** Data under study follows **
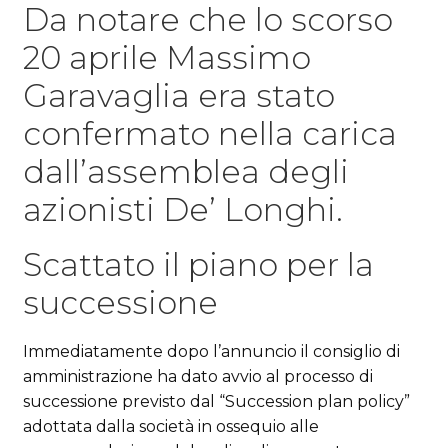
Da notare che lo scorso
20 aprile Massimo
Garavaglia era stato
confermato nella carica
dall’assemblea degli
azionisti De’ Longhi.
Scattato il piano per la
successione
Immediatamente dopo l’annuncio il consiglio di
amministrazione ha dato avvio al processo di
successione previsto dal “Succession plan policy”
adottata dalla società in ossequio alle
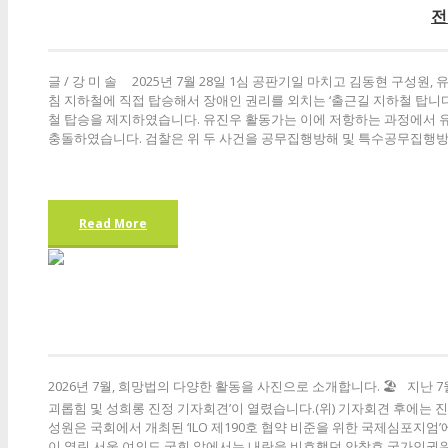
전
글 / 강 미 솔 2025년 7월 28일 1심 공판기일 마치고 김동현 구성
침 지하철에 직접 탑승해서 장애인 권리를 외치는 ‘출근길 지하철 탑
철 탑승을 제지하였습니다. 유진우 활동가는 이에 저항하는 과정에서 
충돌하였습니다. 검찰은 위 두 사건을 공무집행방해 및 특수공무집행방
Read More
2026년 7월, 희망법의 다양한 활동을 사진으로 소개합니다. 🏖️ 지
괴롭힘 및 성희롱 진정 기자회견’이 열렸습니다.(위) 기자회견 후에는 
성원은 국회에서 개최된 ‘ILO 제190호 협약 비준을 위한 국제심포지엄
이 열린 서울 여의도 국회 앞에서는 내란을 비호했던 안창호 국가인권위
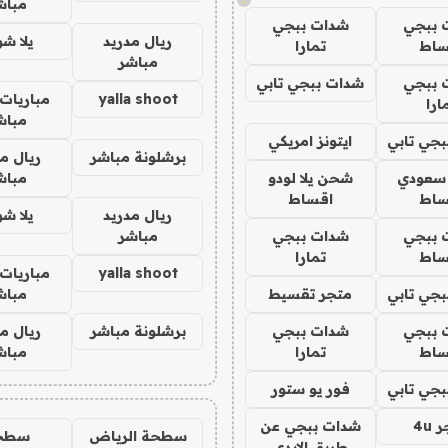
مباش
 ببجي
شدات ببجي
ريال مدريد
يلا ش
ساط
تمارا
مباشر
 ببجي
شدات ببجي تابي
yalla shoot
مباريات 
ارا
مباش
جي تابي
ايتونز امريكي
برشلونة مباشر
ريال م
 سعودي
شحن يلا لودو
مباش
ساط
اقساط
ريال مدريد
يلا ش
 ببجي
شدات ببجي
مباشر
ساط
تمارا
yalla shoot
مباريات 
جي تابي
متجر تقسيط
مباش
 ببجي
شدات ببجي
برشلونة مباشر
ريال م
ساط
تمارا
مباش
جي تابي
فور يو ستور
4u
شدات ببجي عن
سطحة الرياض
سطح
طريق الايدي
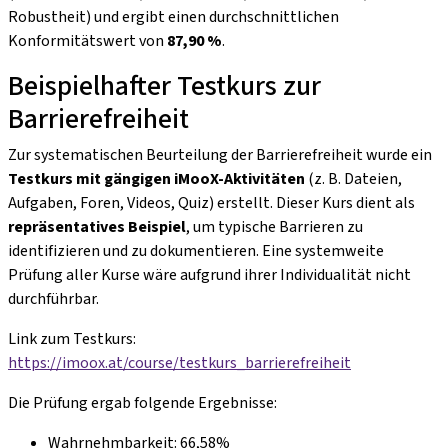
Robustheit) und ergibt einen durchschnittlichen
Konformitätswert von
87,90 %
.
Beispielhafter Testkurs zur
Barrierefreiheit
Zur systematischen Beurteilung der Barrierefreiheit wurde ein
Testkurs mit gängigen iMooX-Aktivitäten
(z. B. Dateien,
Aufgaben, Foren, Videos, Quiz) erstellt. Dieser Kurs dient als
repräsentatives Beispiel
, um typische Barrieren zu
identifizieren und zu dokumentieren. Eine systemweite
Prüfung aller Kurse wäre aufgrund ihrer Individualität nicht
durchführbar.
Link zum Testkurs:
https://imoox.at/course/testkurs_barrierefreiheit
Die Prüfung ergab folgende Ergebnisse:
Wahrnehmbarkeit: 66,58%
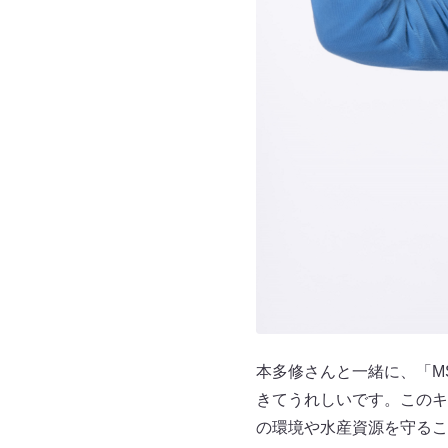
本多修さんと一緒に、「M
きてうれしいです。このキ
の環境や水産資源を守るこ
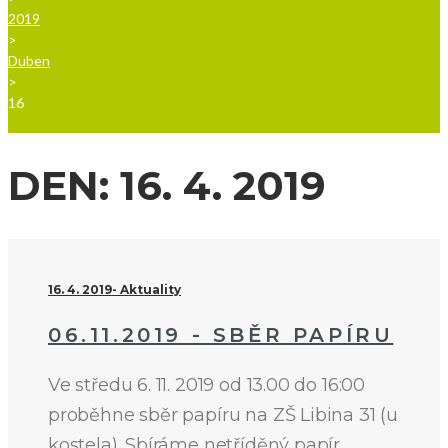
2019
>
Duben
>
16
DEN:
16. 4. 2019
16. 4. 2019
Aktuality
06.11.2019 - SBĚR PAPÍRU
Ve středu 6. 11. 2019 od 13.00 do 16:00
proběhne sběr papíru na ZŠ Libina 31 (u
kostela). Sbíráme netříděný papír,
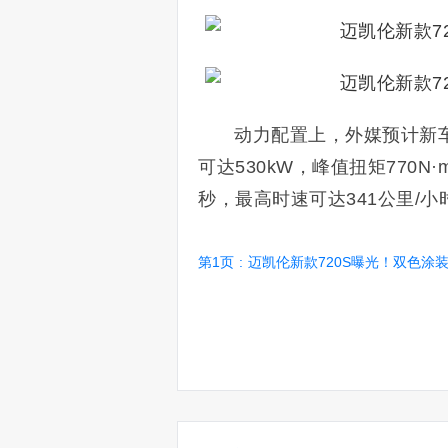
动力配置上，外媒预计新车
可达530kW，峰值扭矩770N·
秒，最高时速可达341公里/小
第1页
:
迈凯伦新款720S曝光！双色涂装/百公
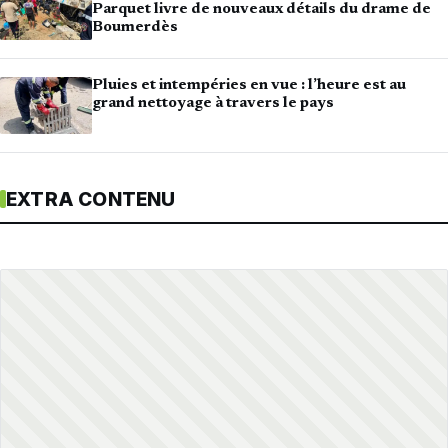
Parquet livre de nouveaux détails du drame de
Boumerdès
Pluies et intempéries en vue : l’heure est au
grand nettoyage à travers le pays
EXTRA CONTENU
** End of Data under study **
__Problem description__:
Give back the exact lines above, running from the one that has "typische Barrieren zu" through the one that has "06.11.2019 - SBĚR PAPÍRU", with nothing added and no pictures.

__Written answer__:
, um typische Barrieren zu
identifizieren und zu dokumentieren. Eine systemweite
Prüfung aller Kurse wäre aufgrund ihrer Individualität nicht
durchführbar.
Link zum Testkurs:
https://imoox.at/course/testkurs_barrierefreiheit
Die Prüfung ergab folgende Ergebnisse:
Wahrnehmbarkeit: 66,58%
本多修さんと一緒に、「M
きてうれしいです。このキ
の環境や水産資源を守るこ
2019
>
Duben
>
16
DEN:
16. 4. 2019
16. 4. 2019
Aktuality
06.11.2019 - SBĚR PAPÍRU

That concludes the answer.